2018 ESA Annual Meeting (August 5 -- 10)

COS 105-4 - Can species interactions and species co-occurrence be reconciled? Theory, experiments, and network approaches to a problem of causal inference

Thursday, August 9, 2018: 9:00 AM
252, New Orleans Ernest N. Morial Convention Center
Allison K. Barner1, Kyle Coblentz2, Sally D. Hacker3 and Bruce A. Menge2, (1)Department of Environmental Science, Policy, & Management, University of California, Berkeley, Berkeley, CA, (2)Integrative Biology, Oregon State University, Corvallis, OR, (3)Department of Integrative Biology, Oregon State University, Corvallis, OR
Background/Question/Methods

An increasingly popular approach to estimating species interaction networks is through the analysis of species pairwise co-occurrence patterns. Species that spatially or temporally co-occur at a site more (or less) often than expected by chance are thought to have positive (or negative) associations. The definition of an “association” varies widely among studies, but they are often directly referred to as species interactions, or as a proxy for species interactions. A negative association might indicate a trophic interaction or competition, while a positive association might indicate facilitation or mutualism. However, species interactions have a long history of experimental quantification, and are associated with a range of technical and mathematical definitions that facilitate the translation of experimental results to theoretical models. In this study, we quantify species association networks for a rocky intertidal ecosystem and compare them to a dataset of species interaction experiments from the same ecosystem.

Results/Conclusions

We assessed nine different statistical methods for their ability to estimate species associations, ranging from traditional metrics of spatial checkerboards to new machine learning and network methods for causal inference.

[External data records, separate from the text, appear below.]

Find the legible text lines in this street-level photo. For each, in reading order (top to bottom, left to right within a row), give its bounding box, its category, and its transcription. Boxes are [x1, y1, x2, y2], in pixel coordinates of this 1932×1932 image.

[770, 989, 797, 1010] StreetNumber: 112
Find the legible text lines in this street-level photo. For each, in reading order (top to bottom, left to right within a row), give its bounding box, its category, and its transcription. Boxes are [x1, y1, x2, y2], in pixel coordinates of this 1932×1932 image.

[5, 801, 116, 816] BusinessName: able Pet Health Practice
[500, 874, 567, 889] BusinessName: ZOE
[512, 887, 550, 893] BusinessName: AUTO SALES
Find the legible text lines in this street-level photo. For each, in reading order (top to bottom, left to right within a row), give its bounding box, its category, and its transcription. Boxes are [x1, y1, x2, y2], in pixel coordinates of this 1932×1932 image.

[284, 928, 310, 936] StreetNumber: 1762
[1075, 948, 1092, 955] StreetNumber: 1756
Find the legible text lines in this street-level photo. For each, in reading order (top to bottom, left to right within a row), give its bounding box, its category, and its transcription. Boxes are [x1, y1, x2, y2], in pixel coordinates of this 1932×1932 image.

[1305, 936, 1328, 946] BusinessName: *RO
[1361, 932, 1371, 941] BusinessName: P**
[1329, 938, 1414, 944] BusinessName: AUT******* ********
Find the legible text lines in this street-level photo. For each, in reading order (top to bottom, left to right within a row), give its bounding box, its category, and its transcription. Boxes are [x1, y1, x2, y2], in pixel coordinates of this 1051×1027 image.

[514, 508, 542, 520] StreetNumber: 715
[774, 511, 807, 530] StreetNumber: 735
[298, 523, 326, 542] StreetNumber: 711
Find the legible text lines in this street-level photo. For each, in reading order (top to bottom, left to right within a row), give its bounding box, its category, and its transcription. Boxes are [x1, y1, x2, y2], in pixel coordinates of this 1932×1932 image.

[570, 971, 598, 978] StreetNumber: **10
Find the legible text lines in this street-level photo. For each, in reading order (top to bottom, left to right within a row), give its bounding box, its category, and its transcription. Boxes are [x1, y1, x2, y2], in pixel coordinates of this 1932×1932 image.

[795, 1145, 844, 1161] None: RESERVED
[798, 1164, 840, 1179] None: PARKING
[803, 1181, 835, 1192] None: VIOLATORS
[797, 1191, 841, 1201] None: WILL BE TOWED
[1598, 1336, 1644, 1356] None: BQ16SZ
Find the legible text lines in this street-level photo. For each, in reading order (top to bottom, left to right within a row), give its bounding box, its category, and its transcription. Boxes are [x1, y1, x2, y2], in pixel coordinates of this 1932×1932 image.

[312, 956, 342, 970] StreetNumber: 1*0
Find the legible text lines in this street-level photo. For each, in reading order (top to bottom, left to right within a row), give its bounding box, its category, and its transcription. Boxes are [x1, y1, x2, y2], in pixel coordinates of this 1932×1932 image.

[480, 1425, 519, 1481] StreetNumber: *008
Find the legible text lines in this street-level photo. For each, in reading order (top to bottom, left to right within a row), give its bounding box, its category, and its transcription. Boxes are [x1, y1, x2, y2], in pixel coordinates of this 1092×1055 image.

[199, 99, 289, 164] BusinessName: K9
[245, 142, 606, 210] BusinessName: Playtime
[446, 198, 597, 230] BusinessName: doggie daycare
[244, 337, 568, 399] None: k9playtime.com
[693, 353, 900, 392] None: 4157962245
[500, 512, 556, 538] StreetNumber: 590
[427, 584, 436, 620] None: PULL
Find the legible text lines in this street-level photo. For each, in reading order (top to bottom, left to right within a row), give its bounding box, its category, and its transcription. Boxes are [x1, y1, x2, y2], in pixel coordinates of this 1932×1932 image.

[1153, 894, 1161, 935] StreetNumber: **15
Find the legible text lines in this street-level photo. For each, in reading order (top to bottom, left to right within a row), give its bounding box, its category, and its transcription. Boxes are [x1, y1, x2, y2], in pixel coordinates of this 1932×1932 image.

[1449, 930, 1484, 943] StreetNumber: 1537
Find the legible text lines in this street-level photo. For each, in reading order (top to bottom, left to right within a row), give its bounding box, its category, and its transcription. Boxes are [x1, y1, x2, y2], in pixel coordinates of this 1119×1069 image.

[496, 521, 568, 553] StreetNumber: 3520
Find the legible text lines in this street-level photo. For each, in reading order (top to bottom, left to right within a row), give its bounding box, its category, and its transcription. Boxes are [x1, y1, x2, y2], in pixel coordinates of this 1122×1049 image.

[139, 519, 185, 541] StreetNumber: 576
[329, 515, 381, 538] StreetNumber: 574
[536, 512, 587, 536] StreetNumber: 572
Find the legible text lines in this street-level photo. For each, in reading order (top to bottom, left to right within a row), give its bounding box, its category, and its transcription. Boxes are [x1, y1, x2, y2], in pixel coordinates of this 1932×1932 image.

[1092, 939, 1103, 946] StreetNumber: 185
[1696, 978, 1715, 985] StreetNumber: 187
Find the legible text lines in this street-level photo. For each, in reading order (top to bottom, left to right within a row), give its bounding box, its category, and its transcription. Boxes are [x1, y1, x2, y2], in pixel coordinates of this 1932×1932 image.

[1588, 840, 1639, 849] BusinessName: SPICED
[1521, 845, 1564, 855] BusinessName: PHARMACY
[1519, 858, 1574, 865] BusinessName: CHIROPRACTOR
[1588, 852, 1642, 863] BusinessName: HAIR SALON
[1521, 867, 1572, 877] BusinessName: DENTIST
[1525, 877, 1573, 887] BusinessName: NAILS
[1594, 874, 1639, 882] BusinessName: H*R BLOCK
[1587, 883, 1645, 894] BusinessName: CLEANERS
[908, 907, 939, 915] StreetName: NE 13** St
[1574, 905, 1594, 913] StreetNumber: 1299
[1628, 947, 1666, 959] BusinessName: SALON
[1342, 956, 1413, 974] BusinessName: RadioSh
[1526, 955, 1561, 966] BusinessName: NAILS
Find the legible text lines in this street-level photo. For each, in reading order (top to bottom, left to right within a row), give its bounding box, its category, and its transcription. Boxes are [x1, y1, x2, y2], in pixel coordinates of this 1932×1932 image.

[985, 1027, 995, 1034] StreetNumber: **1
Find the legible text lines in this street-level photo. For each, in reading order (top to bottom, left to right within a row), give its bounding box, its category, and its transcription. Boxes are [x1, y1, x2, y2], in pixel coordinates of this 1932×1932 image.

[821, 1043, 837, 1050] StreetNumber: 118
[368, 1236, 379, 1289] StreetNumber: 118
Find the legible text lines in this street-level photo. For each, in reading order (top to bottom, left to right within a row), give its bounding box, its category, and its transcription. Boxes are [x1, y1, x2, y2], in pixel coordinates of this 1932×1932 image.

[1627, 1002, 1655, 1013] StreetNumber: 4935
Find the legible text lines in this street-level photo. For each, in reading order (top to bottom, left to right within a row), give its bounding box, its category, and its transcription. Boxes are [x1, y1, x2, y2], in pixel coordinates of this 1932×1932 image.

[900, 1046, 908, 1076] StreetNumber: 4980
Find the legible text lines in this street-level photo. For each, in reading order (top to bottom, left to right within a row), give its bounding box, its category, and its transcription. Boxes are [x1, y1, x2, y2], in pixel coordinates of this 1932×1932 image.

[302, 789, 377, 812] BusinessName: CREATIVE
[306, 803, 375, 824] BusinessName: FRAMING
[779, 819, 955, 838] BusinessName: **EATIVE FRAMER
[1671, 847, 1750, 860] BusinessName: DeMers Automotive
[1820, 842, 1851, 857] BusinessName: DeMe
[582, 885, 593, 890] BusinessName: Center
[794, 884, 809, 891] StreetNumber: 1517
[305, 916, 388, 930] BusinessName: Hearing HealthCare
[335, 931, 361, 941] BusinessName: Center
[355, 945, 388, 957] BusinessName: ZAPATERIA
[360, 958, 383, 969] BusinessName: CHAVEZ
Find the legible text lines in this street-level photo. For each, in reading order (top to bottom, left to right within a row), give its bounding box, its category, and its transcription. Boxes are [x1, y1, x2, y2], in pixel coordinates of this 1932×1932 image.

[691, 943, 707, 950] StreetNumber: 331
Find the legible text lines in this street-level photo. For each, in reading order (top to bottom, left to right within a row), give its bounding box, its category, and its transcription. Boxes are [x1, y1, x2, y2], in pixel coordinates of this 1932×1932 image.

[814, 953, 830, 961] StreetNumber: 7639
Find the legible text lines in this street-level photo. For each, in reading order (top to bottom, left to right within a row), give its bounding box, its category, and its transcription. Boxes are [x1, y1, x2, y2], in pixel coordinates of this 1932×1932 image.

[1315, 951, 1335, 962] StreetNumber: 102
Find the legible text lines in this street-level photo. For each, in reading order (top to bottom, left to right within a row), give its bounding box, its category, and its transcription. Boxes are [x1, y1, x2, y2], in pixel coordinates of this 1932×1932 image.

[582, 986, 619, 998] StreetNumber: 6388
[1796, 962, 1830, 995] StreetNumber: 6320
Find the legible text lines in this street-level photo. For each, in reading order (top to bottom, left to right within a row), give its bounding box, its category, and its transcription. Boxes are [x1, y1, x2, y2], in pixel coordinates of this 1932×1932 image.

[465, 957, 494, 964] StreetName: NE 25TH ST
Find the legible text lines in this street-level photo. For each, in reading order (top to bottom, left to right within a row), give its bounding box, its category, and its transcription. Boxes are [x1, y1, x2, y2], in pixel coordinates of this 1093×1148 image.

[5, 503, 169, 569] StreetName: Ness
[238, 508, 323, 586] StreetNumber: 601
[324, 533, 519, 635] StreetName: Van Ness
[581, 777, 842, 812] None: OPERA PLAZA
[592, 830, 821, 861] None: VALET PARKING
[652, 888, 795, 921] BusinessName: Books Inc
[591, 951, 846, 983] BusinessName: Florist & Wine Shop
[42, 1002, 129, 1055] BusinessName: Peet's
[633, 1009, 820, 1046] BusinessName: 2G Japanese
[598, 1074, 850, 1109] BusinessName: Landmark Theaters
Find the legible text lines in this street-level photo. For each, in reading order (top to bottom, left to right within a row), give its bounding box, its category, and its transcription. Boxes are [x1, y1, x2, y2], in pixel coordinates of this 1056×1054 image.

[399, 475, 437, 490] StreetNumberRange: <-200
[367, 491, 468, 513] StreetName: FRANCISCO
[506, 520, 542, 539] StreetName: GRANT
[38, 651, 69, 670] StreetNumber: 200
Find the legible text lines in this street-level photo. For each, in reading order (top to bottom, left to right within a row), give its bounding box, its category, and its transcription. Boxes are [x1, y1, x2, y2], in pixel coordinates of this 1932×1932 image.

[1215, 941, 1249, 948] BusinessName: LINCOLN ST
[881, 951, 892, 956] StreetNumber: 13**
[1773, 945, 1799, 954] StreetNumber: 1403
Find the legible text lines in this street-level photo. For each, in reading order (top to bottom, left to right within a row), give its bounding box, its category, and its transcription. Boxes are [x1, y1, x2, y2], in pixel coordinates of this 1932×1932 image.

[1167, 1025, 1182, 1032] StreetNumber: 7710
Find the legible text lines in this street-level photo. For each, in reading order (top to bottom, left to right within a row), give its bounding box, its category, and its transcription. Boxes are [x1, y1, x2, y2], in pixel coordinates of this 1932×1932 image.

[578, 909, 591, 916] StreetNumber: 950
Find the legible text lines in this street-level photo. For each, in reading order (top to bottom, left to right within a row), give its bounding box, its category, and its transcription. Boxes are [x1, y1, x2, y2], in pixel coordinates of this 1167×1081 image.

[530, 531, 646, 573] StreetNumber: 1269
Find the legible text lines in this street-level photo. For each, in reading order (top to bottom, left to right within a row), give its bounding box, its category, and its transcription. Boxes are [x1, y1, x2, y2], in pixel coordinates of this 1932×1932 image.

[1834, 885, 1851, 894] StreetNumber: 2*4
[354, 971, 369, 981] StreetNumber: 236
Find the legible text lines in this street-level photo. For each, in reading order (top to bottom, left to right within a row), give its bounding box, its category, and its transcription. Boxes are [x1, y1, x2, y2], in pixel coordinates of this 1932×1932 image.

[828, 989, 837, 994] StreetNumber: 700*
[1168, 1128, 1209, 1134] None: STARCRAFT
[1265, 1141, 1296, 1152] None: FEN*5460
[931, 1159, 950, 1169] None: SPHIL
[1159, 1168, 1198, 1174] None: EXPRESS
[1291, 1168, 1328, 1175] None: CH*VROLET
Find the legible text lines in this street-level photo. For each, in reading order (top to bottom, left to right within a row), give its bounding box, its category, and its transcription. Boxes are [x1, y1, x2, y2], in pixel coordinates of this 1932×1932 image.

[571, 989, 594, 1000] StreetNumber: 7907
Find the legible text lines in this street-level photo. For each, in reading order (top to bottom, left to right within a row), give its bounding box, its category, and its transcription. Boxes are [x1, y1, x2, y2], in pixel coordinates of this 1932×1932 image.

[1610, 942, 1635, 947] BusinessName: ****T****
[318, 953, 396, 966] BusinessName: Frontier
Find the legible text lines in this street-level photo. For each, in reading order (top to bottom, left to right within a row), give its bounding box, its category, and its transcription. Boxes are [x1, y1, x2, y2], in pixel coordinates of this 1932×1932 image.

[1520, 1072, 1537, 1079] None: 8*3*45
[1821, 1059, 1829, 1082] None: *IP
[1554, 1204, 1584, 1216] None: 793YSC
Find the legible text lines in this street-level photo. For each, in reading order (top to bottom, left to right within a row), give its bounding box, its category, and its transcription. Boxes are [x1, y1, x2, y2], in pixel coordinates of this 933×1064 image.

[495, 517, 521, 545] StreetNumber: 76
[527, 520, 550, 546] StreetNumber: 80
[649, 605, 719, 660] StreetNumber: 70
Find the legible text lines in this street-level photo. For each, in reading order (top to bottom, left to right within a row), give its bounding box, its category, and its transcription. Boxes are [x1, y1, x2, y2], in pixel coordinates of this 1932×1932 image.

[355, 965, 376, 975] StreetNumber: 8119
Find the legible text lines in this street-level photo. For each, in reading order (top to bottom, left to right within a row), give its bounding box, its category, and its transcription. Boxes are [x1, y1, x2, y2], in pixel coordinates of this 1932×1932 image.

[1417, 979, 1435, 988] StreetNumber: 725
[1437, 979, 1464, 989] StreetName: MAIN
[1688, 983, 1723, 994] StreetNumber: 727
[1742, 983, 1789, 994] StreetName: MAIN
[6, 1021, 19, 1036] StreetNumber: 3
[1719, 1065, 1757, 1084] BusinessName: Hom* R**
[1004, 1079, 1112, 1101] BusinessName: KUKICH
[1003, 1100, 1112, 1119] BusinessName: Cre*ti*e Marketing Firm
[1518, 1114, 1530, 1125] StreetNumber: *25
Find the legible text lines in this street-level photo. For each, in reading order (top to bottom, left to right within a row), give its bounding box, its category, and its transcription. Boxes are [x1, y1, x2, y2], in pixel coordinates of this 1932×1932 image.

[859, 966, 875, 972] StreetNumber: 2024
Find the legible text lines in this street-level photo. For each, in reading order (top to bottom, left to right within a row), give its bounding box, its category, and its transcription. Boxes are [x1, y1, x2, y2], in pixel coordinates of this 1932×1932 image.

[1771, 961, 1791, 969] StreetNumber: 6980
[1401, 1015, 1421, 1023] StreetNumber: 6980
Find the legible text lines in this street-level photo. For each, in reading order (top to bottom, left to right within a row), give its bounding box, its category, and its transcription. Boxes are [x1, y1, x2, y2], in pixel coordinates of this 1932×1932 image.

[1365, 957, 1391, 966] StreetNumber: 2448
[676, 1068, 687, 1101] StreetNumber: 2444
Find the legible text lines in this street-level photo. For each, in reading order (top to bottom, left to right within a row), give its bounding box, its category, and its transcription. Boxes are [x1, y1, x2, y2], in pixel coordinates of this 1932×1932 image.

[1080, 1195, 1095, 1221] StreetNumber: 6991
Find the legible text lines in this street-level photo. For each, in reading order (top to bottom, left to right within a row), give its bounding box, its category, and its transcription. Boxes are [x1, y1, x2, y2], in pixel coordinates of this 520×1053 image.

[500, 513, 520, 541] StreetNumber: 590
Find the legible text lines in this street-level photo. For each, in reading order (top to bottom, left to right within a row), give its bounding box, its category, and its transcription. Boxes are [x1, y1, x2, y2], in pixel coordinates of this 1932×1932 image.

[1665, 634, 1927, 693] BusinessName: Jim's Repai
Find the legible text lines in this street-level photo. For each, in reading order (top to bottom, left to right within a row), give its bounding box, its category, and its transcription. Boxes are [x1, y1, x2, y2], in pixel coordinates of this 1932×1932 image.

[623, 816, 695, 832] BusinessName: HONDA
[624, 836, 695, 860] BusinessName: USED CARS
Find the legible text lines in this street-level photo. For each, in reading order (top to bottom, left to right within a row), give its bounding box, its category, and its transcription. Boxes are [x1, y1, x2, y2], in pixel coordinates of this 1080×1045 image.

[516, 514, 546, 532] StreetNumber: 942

Each method estimated a fundamentally different set of interacting species, suggesting that results from this diverse body of literature are not comparable. Further, no co-occurrence method matched estimated associations with experimental interactions at a rate better than 6%. In other words, spatial associations estimate a different process than species interaction experiments. A series of sensitivity analyses reveal that this result is robust to spatial grain size of observation, interaction type, guild, and taxon aggregation. A mechanistic community assembly simulation reveals the conditions under which species interactions may be estimated from species co-occurrence, in the presence of strong environmental gradients, dispersal, and trophic interactions. We suggest a series of steps forward, integrating the longstanding body of literature on species co-occurrence with modern trait and phylogenetic assembly theory, toward more robust pattern-process inference in community ecology.